### [What is needed]
Your answer should be the line that contains "theacademyschoolcle.net" and each line after it, restated word for word through the final line of the entries.
----------------------------------------
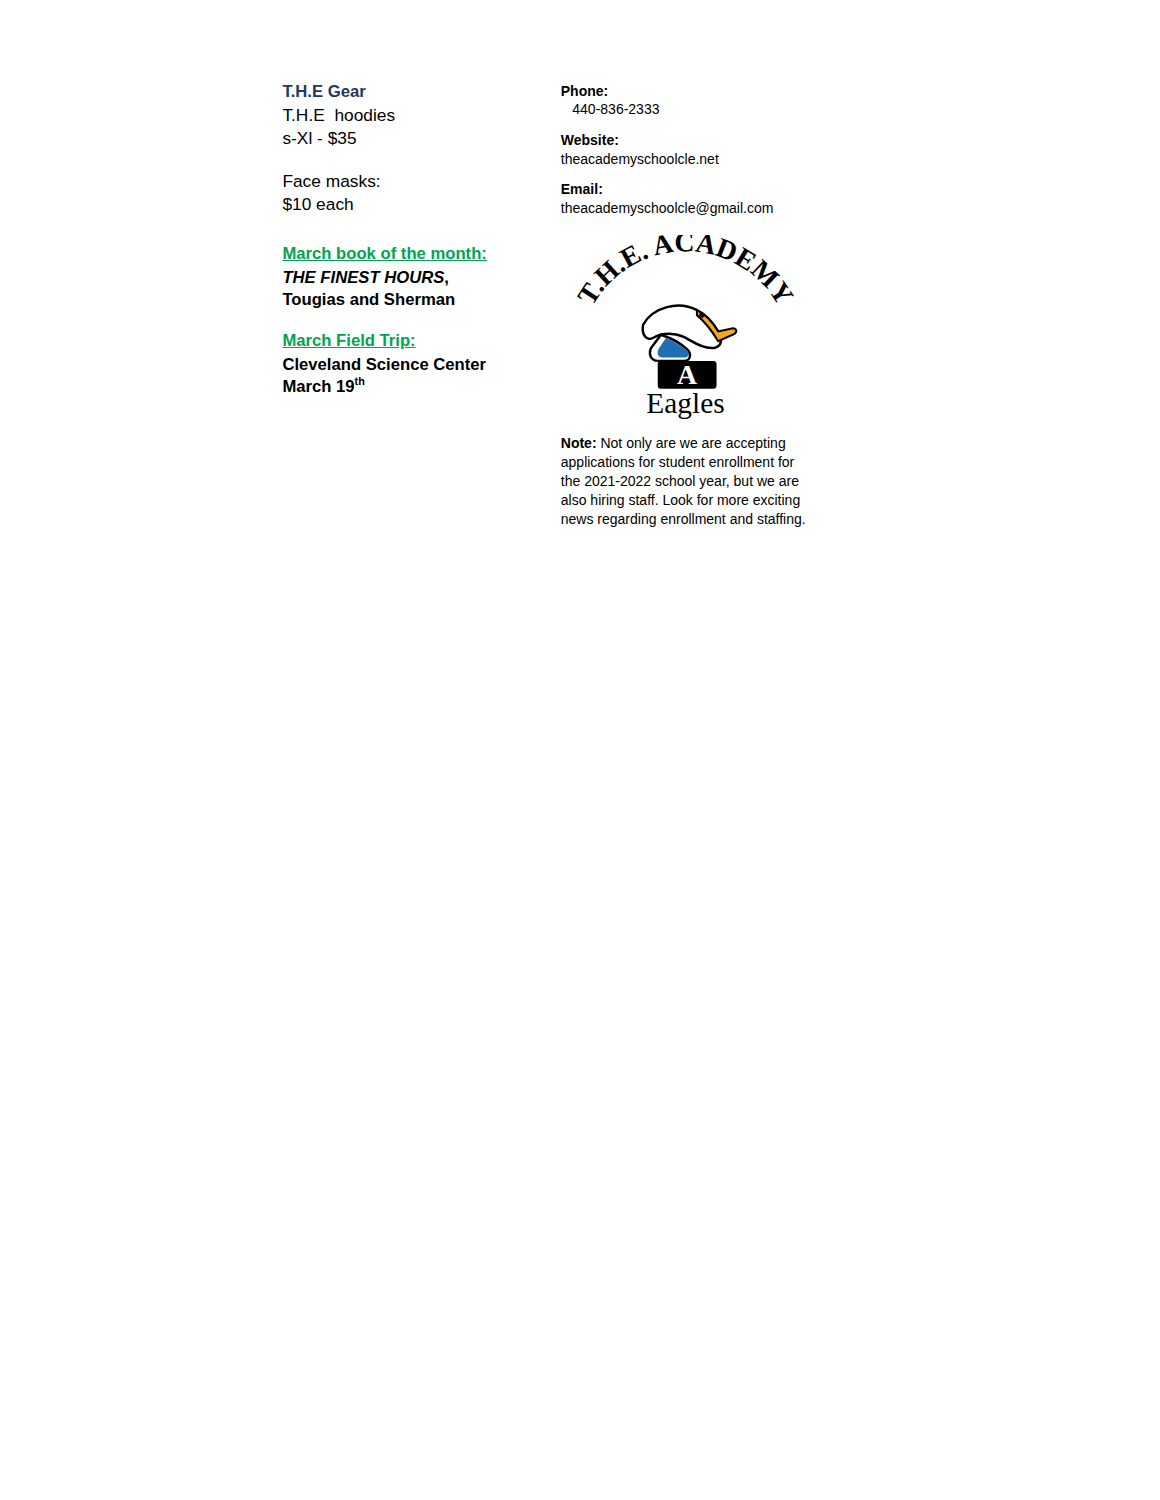T.H.E Gear
T.H.E hoodies
s-Xl - $35
Face masks:
$10 each
March book of the month:
THE FINEST HOURS, Tougias and Sherman
March Field Trip:
Cleveland Science Center
March 19th
Phone:
440-836-2333
Website:
theacademyschoolcle.net
Email:
theacademyschoolcle@gmail.com
Note: Not only are we are accepting applications for student enrollment for the 2021-2022 school year, but we are also hiring staff. Look for more exciting news regarding enrollment and staffing.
----------------------------------------
### [Result]
theacademyschoolcle.net
Email:
theacademyschoolcle@gmail.com
Note: Not only are we are accepting applications for student enrollment for the 2021-2022 school year, but we are also hiring staff. Look for more exciting news regarding enrollment and staffing.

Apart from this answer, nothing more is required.